A former partner of a major law firm was criticised for the “objectively scandalous and outrageous” submissions he made without proper basis, including a claim that judges of the Federal Court had allowed legal practitioners to engage in serious misconduct.
Appearing on his wife’s behalf, Thomas Patrick Martin was repeatedly argumentative with the Federal Court’s Justice Shaun McElwaine when rulings on evidence and a recusal application did not go his way.
At one point, and in reference to a failed adjournment application, Justice McElwaine said Martin had proposed “to proceed in a way that is distinctly unfair”, and sought to clarify that if Martin believed himself to be prejudiced, “it is, with respect, of your own making”.
Martin came before the Federal Court with an interlocutory application relating to proceedings concerning his wife, Victoria Martin, and brother-in-law, James Hillier. Victoria and Hillier have fought over a fast-food business in Adelaide known as Nordburger.
The court noted Martin was not a party to the proceedings.
Part of the interlocutory application concerned releasing Victoria and Nordburger from an undertaking preventing them from making payments out of the revenue, funds or assets except in payment of the expenses of the business. This application was dismissed.
Martin sought to rely on 57 documents, but no prior notice was given to the legal representatives for Hillier. Martin was also unable to provide the court with a “satisfactory answer” as to whether it would be fair and consistent with the overarching purpose to rely on them.
When Justice McElwaine said he would not permit Martin to rely on them, the solicitor became argumentative. It was then that he sought the adjournment of the hearing and was unsuccessful.
After a brief adjournment, Martin made an application that Justice McElwaine recuse himself from hearing the application, but the submissions were “unfounded, intemperate and scandalous in part”.
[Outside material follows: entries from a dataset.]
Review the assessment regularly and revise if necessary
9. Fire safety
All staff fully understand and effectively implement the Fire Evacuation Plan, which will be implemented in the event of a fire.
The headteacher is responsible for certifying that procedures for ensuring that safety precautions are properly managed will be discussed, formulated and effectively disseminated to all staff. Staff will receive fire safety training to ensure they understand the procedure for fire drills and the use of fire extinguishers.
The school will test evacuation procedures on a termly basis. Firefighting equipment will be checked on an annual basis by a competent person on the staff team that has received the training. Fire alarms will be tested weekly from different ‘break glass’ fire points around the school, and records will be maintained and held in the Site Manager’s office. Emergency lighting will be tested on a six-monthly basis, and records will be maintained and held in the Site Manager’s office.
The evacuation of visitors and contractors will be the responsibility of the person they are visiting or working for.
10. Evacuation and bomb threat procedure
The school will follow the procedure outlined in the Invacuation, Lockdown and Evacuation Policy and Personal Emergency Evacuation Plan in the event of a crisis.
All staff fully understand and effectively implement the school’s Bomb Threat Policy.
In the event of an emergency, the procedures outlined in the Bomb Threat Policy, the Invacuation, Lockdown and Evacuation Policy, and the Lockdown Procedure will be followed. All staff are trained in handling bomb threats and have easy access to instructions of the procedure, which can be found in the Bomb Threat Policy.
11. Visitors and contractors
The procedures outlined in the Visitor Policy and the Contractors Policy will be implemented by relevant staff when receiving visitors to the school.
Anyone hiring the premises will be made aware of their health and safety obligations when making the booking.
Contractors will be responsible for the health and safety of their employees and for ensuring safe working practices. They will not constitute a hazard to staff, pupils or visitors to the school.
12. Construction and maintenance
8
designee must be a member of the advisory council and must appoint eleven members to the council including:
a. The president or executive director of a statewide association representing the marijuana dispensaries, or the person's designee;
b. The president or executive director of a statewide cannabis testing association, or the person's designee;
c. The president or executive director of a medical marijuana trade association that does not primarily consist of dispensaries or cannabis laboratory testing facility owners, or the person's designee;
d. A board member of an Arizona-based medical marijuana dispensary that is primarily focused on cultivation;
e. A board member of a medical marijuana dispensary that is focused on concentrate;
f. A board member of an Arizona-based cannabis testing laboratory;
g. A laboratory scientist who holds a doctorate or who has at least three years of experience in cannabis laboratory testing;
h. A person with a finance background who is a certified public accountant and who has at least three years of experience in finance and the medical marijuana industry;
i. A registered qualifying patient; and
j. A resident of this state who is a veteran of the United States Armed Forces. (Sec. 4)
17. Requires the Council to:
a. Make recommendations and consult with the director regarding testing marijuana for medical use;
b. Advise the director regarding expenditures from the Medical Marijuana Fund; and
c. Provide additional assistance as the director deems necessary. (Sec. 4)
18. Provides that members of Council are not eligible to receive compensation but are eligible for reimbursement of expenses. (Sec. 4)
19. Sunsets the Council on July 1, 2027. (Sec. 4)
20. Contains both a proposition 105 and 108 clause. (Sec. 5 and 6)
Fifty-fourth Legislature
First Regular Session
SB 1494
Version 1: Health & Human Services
Martin alleged Justice McElwaine was “unjustly obstructive”, had expressed “displeasure” with certain matters he sought to raise in the past, that his wife’s submissions before other judges had been swept aside, and Hillier and his lawyers engaged in obstructive conduct.
In what he said were “very firm terms”, Justice McElwaine interrupted to tell Martin the submissions were “scandalous, outrageous and were not serving to advance the recusal application”. Further, Martin was informed his conduct was straying close to contempt.
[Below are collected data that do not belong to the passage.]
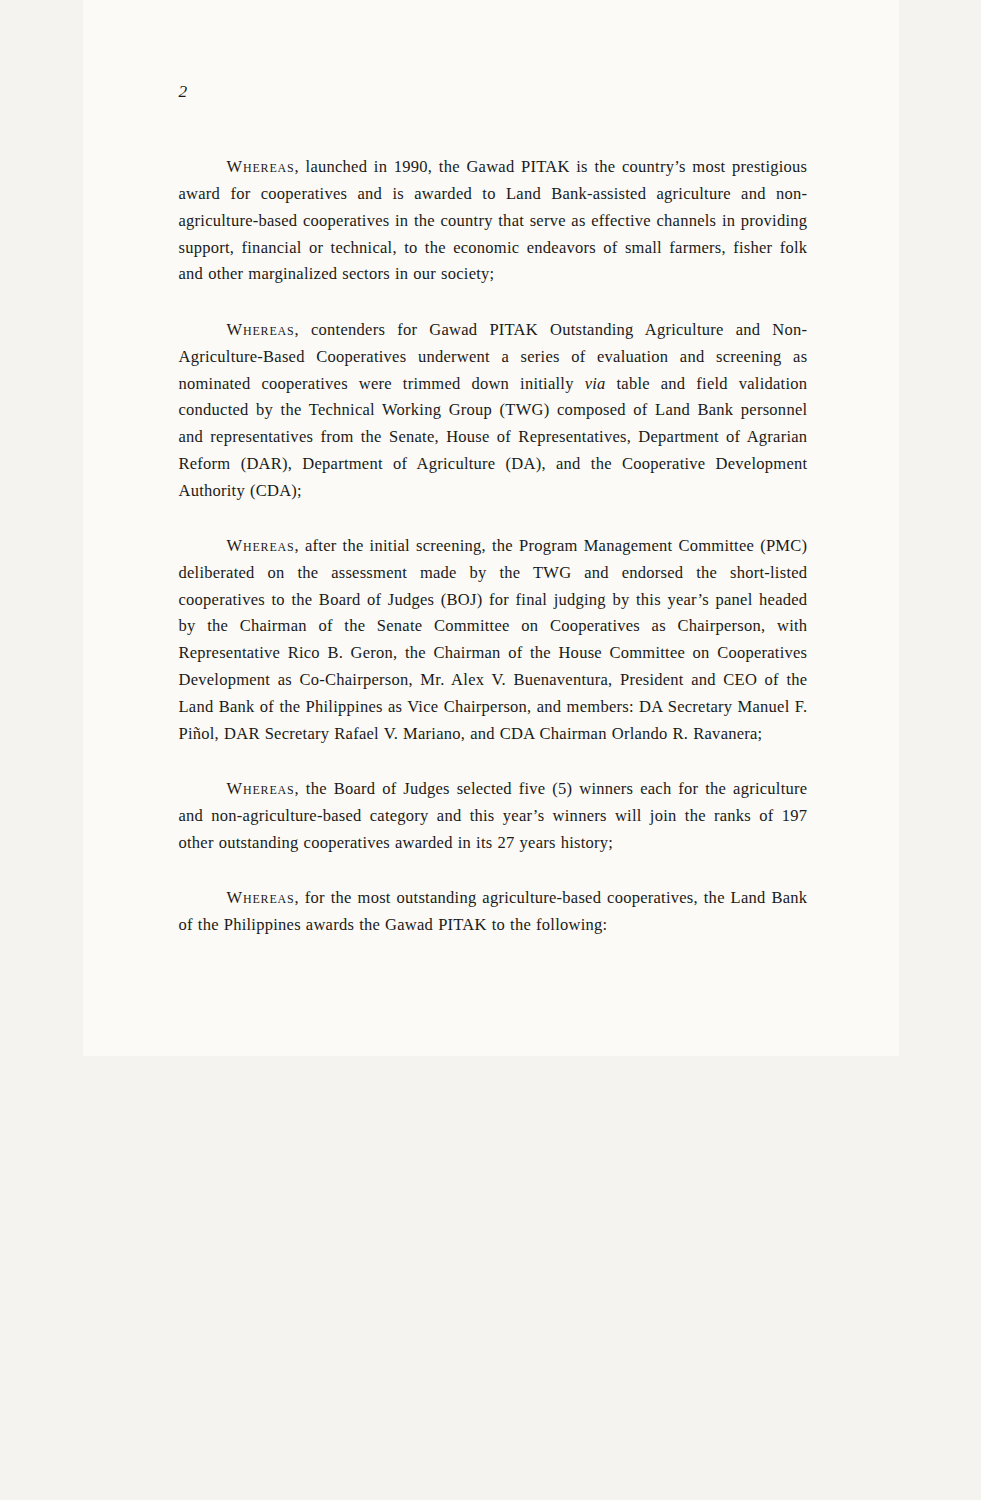2
Whereas, launched in 1990, the Gawad PITAK is the country’s most prestigious award for cooperatives and is awarded to Land Bank-assisted agriculture and non-agriculture-based cooperatives in the country that serve as effective channels in providing support, financial or technical, to the economic endeavors of small farmers, fisher folk and other marginalized sectors in our society;
Whereas, contenders for Gawad PITAK Outstanding Agriculture and Non-Agriculture-Based Cooperatives underwent a series of evaluation and screening as nominated cooperatives were trimmed down initially via table and field validation conducted by the Technical Working Group (TWG) composed of Land Bank personnel and representatives from the Senate, House of Representatives, Department of Agrarian Reform (DAR), Department of Agriculture (DA), and the Cooperative Development Authority (CDA);
Whereas, after the initial screening, the Program Management Committee (PMC) deliberated on the assessment made by the TWG and endorsed the short-listed cooperatives to the Board of Judges (BOJ) for final judging by this year’s panel headed by the Chairman of the Senate Committee on Cooperatives as Chairperson, with Representative Rico B. Geron, the Chairman of the House Committee on Cooperatives Development as Co-Chairperson, Mr. Alex V. Buenaventura, President and CEO of the Land Bank of the Philippines as Vice Chairperson, and members: DA Secretary Manuel F. Piñol, DAR Secretary Rafael V. Mariano, and CDA Chairman Orlando R. Ravanera;
Whereas, the Board of Judges selected five (5) winners each for the agriculture and non-agriculture-based category and this year’s winners will join the ranks of 197 other outstanding cooperatives awarded in its 27 years history;
Whereas, for the most outstanding agriculture-based cooperatives, the Land Bank of the Philippines awards the Gawad PITAK to the following: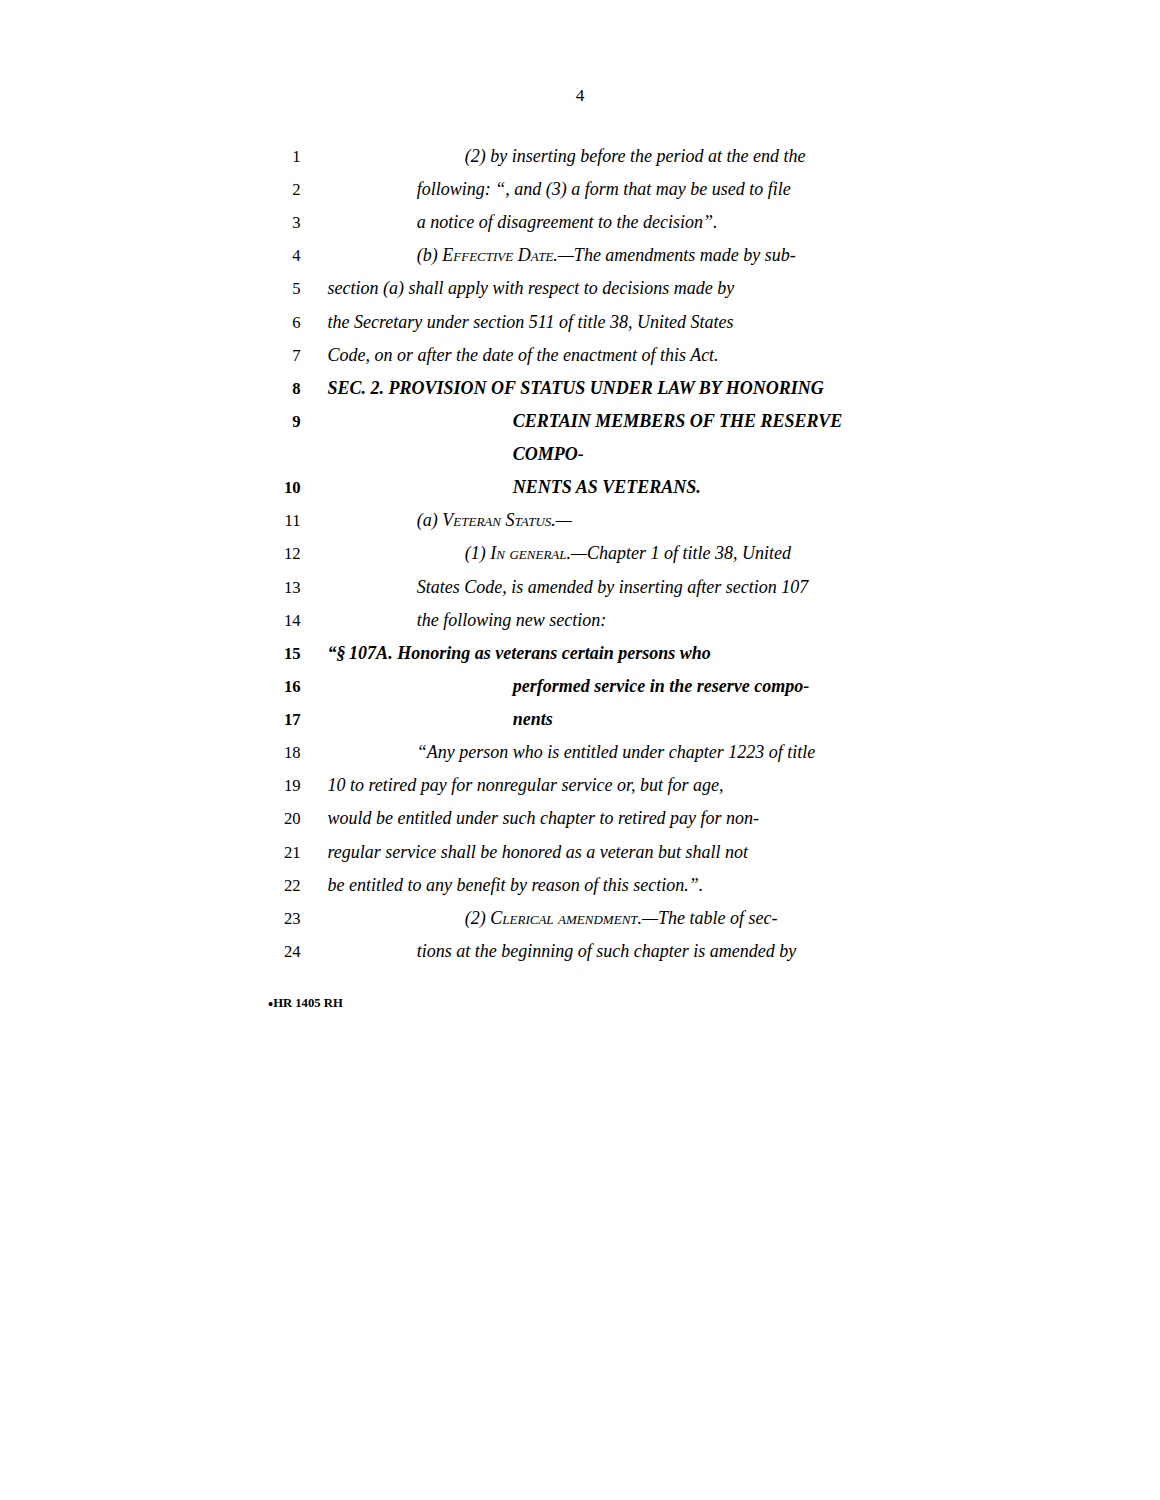4
(2) by inserting before the period at the end the
following: “, and (3) a form that may be used to file
a notice of disagreement to the decision”.
(b) Effective Date.—The amendments made by sub-
section (a) shall apply with respect to decisions made by
the Secretary under section 511 of title 38, United States
Code, on or after the date of the enactment of this Act.
SEC. 2. PROVISION OF STATUS UNDER LAW BY HONORING
CERTAIN MEMBERS OF THE RESERVE COMPO-
NENTS AS VETERANS.
(a) Veteran Status.—
(1) In general.—Chapter 1 of title 38, United
States Code, is amended by inserting after section 107
the following new section:
“§ 107A. Honoring as veterans certain persons who
performed service in the reserve compo-
nents
“Any person who is entitled under chapter 1223 of title
10 to retired pay for nonregular service or, but for age,
would be entitled under such chapter to retired pay for non-
regular service shall be honored as a veteran but shall not
be entitled to any benefit by reason of this section.”.
(2) Clerical amendment.—The table of sec-
tions at the beginning of such chapter is amended by
•HR 1405 RH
“Undeterred, his submissions continued.
“He raised unparticularised, unsubstantiated and incoherent generalised allegations of serious misconduct by Hillier and his lawyers in this proceeding without a skerrick of evidence or coherent material in support,” Justice McElwaine said.
The submissions were brought to an end when Justice McElwaine informed Martin he had “abused his right of an audience before me”.
Referring to an accusation that other judges of the court had allowed the other parties and their legal practitioners to engage in serious misconduct, Justice McElwaine said it was “outrageous”.
“Martin is a qualified lawyer. He knows that allegations of that type must not be made. His conduct borders on contemptuous.
“I will not pay any regard whatsoever to those submissions. It is patently obvious that there is no basis I recuse myself,” he added.
Before moving on to dismissing the interlocutory application, Justice McElwaine said Martin should understand that contempt in the face of the court “extends to disrespectful conduct if it interferes with or tends to interfere with the administration of justice in this court”.
The case: Hillier v Martin (No 22) [2025] FCA 507
Naomi Neilson is a senior journalist with a focus on court reporting for Lawyers Weekly.